Generalized Self-Organizing Maps for Automatic Determination of the Number of Clusters and Their Multiprototypes in Cluster Analysis

IEEE Trans Neural Netw Learn Syst. 2018 Jul;29(7):2833-2845. doi: 10.1109/TNNLS.2017.2704779. Epub 2017 Jun 7.

Abstract

This paper presents a generalization of self-organizing maps with 1-D neighborhoods (neuron chains) that can be effectively applied to complex cluster analysis problems. The essence of the generalization consists in introducing mechanisms that allow the neuron chain-during learning-to disconnect into subchains, to reconnect some of the subchains again, and to dynamically regulate the overall number of neurons in the system.
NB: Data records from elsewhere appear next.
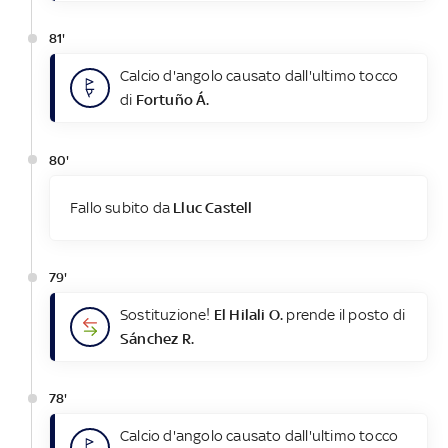
81'
Calcio d'angolo causato dall'ultimo tocco
di
Fortuño Á.
80'
Fallo subito da
Lluc Castell
79'
Sostituzione!
El Hilali O.
prende il posto di
Sánchez R.
78'
Calcio d'angolo causato dall'ultimo tocco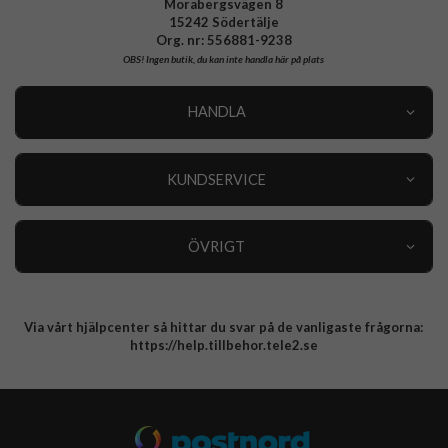
Morabergsvägen 8
15242 Södertälje
Org. nr: 556881-9238
OBS!
Ingen butik, du kan inte handla här på plats
HANDLA
Outlet
Nyheter
KUNDSERVICE
Varumärken
Kundservice
Specialkategorier
90 dagars öppet köp
ÖVRIGT
Köpevillkor
Om oss
Retur
Om cookies
Via vårt hjälpcenter så hittar du svar på de vanligaste frågorna:
Integritetspolicy
https://help.tillbehor.tele2.se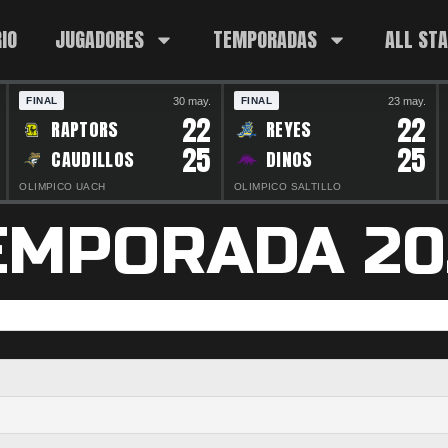
IO
JUGADORES
TEMPORADAS
ALL ST
30 may.
23 may.
FINAL
FINAL
22
22
RAPTORS
REYES
25
25
CAUDILLOS
DINOS
OLIMPICO UACH
OLIMPICO SALTILLO
EMPORADA 20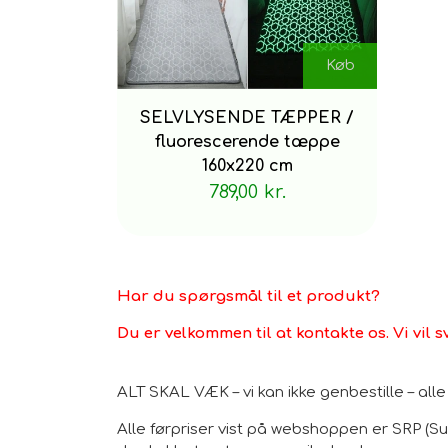
Køb
SELVLYSENDE TÆPPER /
fluorescerende tæppe
160x220 cm
789,00 kr.
Har du spørgsmål til et produkt?
Du er velkommen til at kontakte os. Vi vil s
ALT SKAL VÆK – vi kan ikke genbestille – al
Alle førpriser vist på webshoppen er SRP (Sug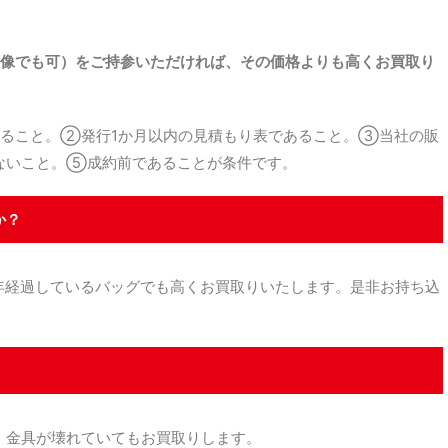
。
像でも可）をご持参いただければ、その価格よりも高くお買取り
ること。②発行1か月以内の見積もり表であること。③当社の販
ないこと。⑤成約前であることが条件です。
か？
経過しているバッグでも高くお買取りいたします。是非お持ち込
金具が壊れていてもお買取りします。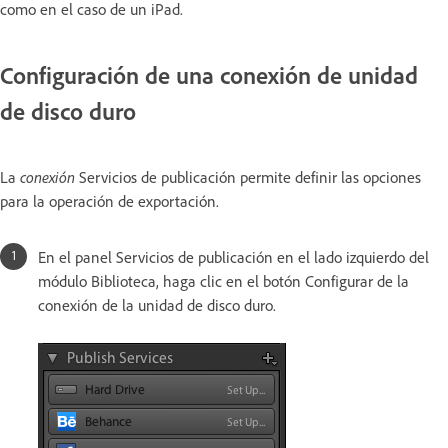
como en el caso de un iPad.
Configuración de una conexión de unidad
de disco duro
La
conexión
Servicios de publicación permite definir las opciones
para la operación de exportación.
En el panel Servicios de publicación en el lado izquierdo del
módulo Biblioteca, haga clic en el botón Configurar de la
conexión de la unidad de disco duro.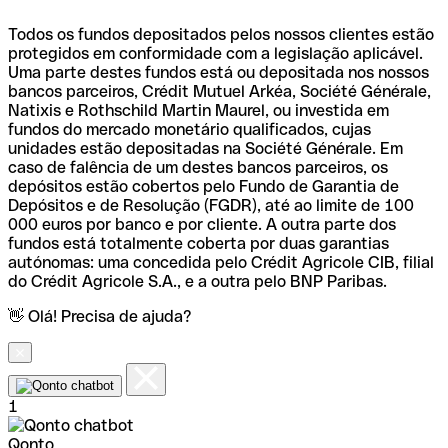
Todos os fundos depositados pelos nossos clientes estão
protegidos em conformidade com a legislação aplicável.
Uma parte destes fundos está ou depositada nos nossos
bancos parceiros, Crédit Mutuel Arkéa, Société Générale,
Natixis e Rothschild Martin Maurel, ou investida em
fundos do mercado monetário qualificados, cujas
unidades estão depositadas na Société Générale. Em
caso de falência de um destes bancos parceiros, os
depósitos estão cobertos pelo Fundo de Garantia de
Depósitos e de Resolução (FGDR), até ao limite de 100
000 euros por banco e por cliente. A outra parte dos
fundos está totalmente coberta por duas garantias
autónomas: uma concedida pelo Crédit Agricole CIB, filial
do Crédit Agricole S.A., e a outra pelo BNP Paribas.
👋 Olá! Precisa de ajuda?
1
Qonto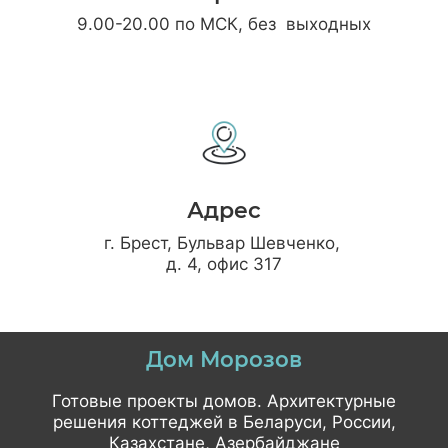
9.00-20.00 по МСК, без выходных
Адрес
г. Брест, Бульвар Шевченко,
д. 4, офис 317
Дом Морозов
Готовые проекты домов. Архитектурные
решения коттеджей в Беларуси, России,
Казахстане, Азербайджане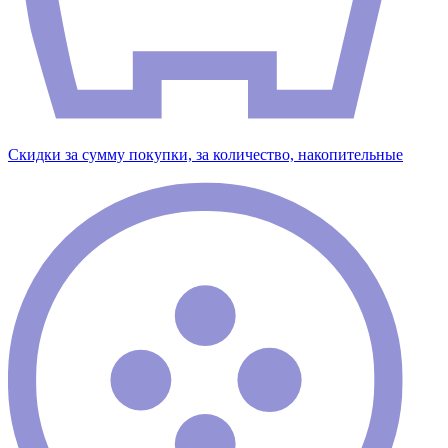
Скидки за сумму покупки, за количество, накопительные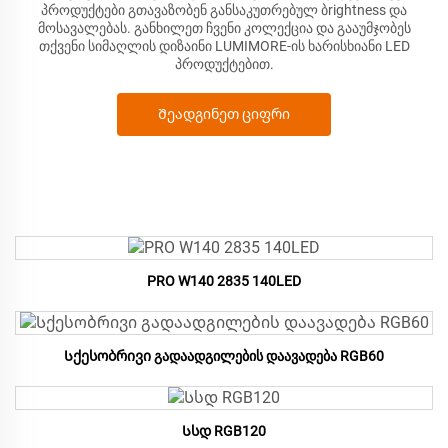
პროდუქტები გთავაზობენ განსაკუთრებულ ბrightness და
მოსავალებას. განხილეთ ჩვენი კოლექცია და გააუმჯობეს
თქვენი სიმაღლის დიზაინი LUMIMORE-ის ხარისხიანი LED
პროდუქტებით.
Შეადგინეთ ციფრი
PRO W140 2835 140LED
Სქესობრივი გადაადგილების დაავადება RGB60
Სსდ RGB120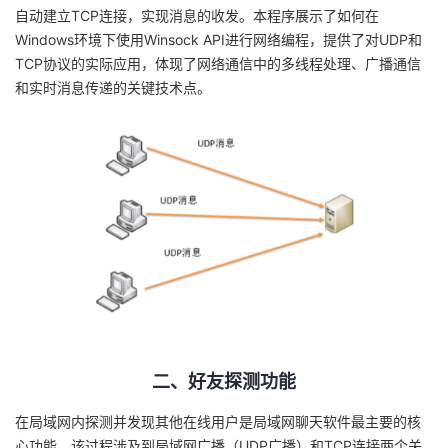
自动建立TCP连接，实现消息的收发。本程序展示了如何在
者
Windows环境下使用Winsock API进行网络编程，提供了对UDP和
TCP协议的实际应用，体现了网络通信中的多线程处理、广播通信
我
和实时消息传递的关键技术点。
的
我
博
的
我
客
论
的
我
坛
圈
的
我
子
直
的
我
我
播
活
的
二、好友探测功能
我
动
关
的
在局域网内探测并发现其他在线用户是局域网聊天软件最主要的核
心功能。该过程涉及到局域网广播（UDP广播）和TCP连接两个关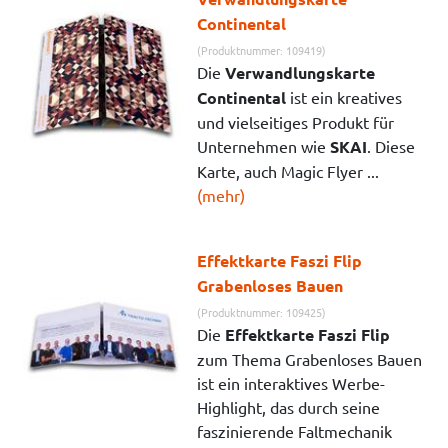
Continental
(Produktnummer: 109419)
Die
Verwandlungskarte
Continental
ist ein kreatives
und vielseitiges Produkt für
Unternehmen wie
SKAI
. Diese
Karte, auch Magic Flyer ...
(mehr)
Effektkarte Faszi Flip
Grabenloses Bauen
(Produktnummer: 109425)
Die
Effektkarte Faszi Flip
zum Thema Grabenloses Bauen
ist ein interaktives Werbe-
Highlight, das durch seine
faszinierende Faltmechanik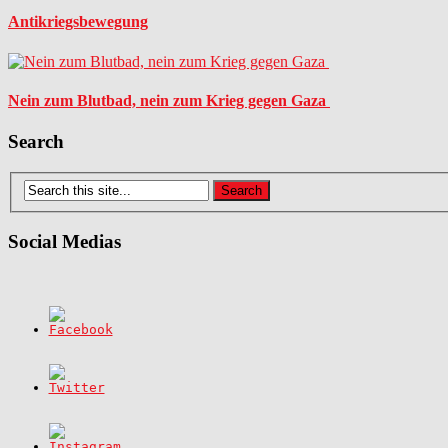
Antikriegsbewegung
Nein zum Blutbad, nein zum Krieg gegen Gaza
Search
Social Medias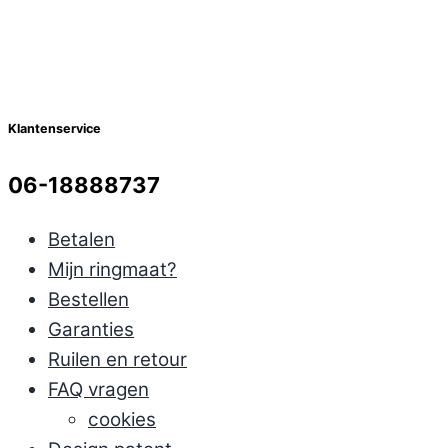
Klantenservice
06-18888737
Betalen
Mijn ringmaat?
Bestellen
Garanties
Ruilen en retour
FAQ vragen
cookies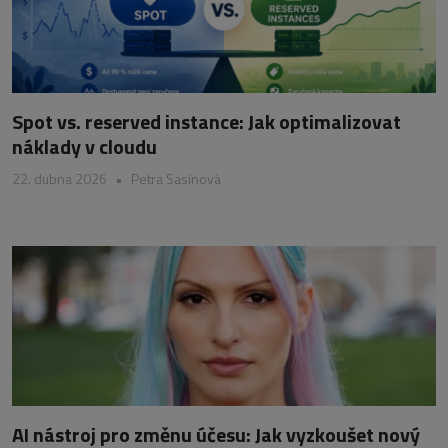
Spot vs. reserved instance: Jak optimalizovat
náklady v cloudu
22. dubna 2026
•
Petra Sasínová
AI nástroj pro změnu účesu: Jak vyzkoušet nový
These features enable the network-working in a fully unsupervised way (i.e., using unlabeled data without a predefined number of clusters)-to automatically generate collections of multiprototypes that are able to represent a broad range of clusters in data sets. First, the operation of the proposed approach is illustrated on some synthetic data sets. Then, this technique is tested using several real-life, complex, and multidimensional benchmark data sets available from the University of California at Irvine (UCI) Machine Learning repository and the Knowledge Extraction based on Evolutionary Learning data set repository. A sensitivity analysis of our approach to changes in control parameters and a comparative analysis with an alternative approach are also performed.